◆ EXERCISE GOAL:
Restate only the tail of the data below, starting at the line that contains "adición, actualización y certificación de" and including the last line, word for word.

### SOURCE MATERIAL ###

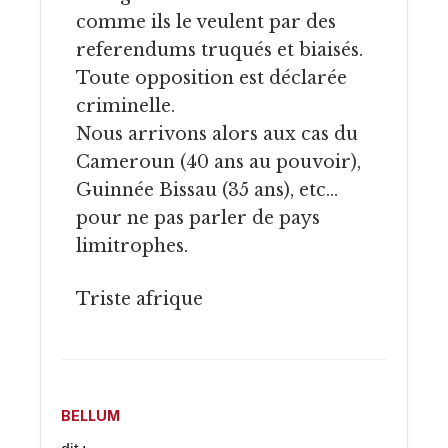
comme ils le veulent par des
referendums truqués et biaisés.
Toute opposition est déclarée
criminelle.
Nous arrivons alors aux cas du
Cameroun (40 ans au pouvoir),
Guinnée Bissau (35 ans), etc…
pour ne pas parler de pays
limitrophes.
Triste afrique
BELLUM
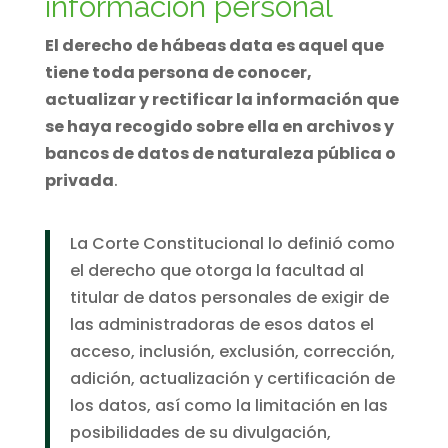
El derecho de hábeas data es aquel que
tiene toda persona de conocer,
actualizar y rectificar la información que
se haya recogido sobre ella en archivos y
bancos de datos de naturaleza pública o
privada
.
La Corte Constitucional lo definió como
el derecho que otorga la facultad al
titular de datos personales de exigir de
las administradoras de esos datos el
acceso, inclusión, exclusión, corrección,
adición, actualización y certificación de
los datos, así como la limitación en las
posibilidades de su divulgación,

###

◆ FINISHED EXERCISE:
adición, actualización y certificación de
los datos, así como la limitación en las
posibilidades de su divulgación,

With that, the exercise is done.